Artículo
de José Luis Malo publicado en el diario Málaga Hoy
La
palabra es un truco de magia. Letras que viven en su pequeño planeta propio se
asocian y crean un sorprendente universo de emoción y conceptos. Aprender a
hablar es aprender a pensar y a sentir. No solo el bebé va poniendo nombres a
la vida que comienza a aparecer ante sus ojos. Un adulto encuentra una nueva
aventura cuando sabe diferenciar melancolía de nostalgia. Alivio de alegría.

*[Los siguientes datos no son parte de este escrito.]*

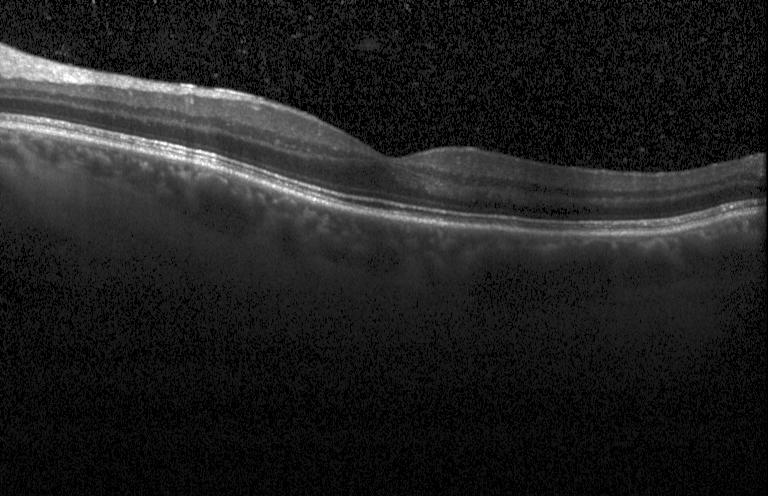
OCT B-scan · Heidelberg Spectralis OCT system · SD-OCT — Assessment: no evidence of choroidal neovascularization, diabetic macular edema, or drusen.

Convicción de fe. La palabra es el latido del cerebro.
Días
atrás, en un chat de trabajo, ante una pregunta a compañeros tras la que
esperaba quórum o disensiones, la respuesta unánime fue un pulgar amarillo
hacia arriba. No tenía claro si gustaría mi ocurrencia. Si me la rebatirían, si
la tomarían como una orden irrefutable en lugar del debate que yo proponía, si
añadirían alguna propuesta de mejora. Nada de eso ocurrió, solo cinco pulgares
amarillos hacia arriba. La dictadura del emoticono provocó otro palabricidio
que me partió por la mitad. Lo sentí como un fracaso social, y en una pequeña
parte también personal, pues me considero afiliado de honor al partido de la
expresión escrita como modo de vida. Esas cinco personas se valieron de un
recurso prefabricado que tenían a mano y decidieron que representaba todo lo
que podía sugerirle mi propuesta. Un recurso que ni siquiera ellos crearon, que
eligieron de una limitada colección de imágenes que el creador de dicha
aplicación entendió que podía compendiar el catálogo de emociones o expresiones
que una persona puede usar en una conversación de trabajo. Por cada emoticono
que nace, un buen surtido de nuevos inquilinos engorda el cementerio de las
palabras.
Y
no, hay veces que la economía del lenguaje no justifica el letargo de las
palabras, el uso de su hermano postizo el emoticono. Porque las palabras son
las que definen nuestros actos. Así que cómo las usemos dice cómo somos ante
los demás. Y no saber usarlas suele crear un cortocircuito tristemente muy
extendido: que medie un gran trecho entre cómo nos ven las personas y cómo
nosotros creemos que somos en realidad. Nunca olvidaré una noche que un amigo
intentaba ligar con una mujer en un bar y ella tras la primera pregunta,
respondió: “Soy usuaria de un mundo sencillo”. Y no dudo que los escenarios y
personas de su vida lo fueran, pero si algo me quedó claro aquella noche tras
esa expresión que la manera en que su cerebro discurría por su mundo no era
sencilla.
Así
que me rebelo. Porque no solo se están cargando el mundo Putin, los que arrojan
plásticos al mar o los reguetoneros. Una sociedad que lee menos, que se
abandona a la comodidad del emoticono y tira más del meme que del diccionario
está condenada a fracasar más fácilmente. Porque seremos menos nosotros y más
lo que quieren otros que seamos. Y seremos un rebaño que bala en lugar de la
bala que puede llegar a ser la palabra. Porque ya sabéis que hay palabras que
pueden convertirse en armas de destrucción masiva (o, en buenas manos, de
construcción masiva).
Seducir.
Empatizar. Convencer. Consolar. Admirar. Despreciar. Evangelizar. Separar. Los
poderes de las palabras, bien o mal usadas, son tales que quien los ignore o
los desdeñe no sabe que vive bajo un techo de cristal.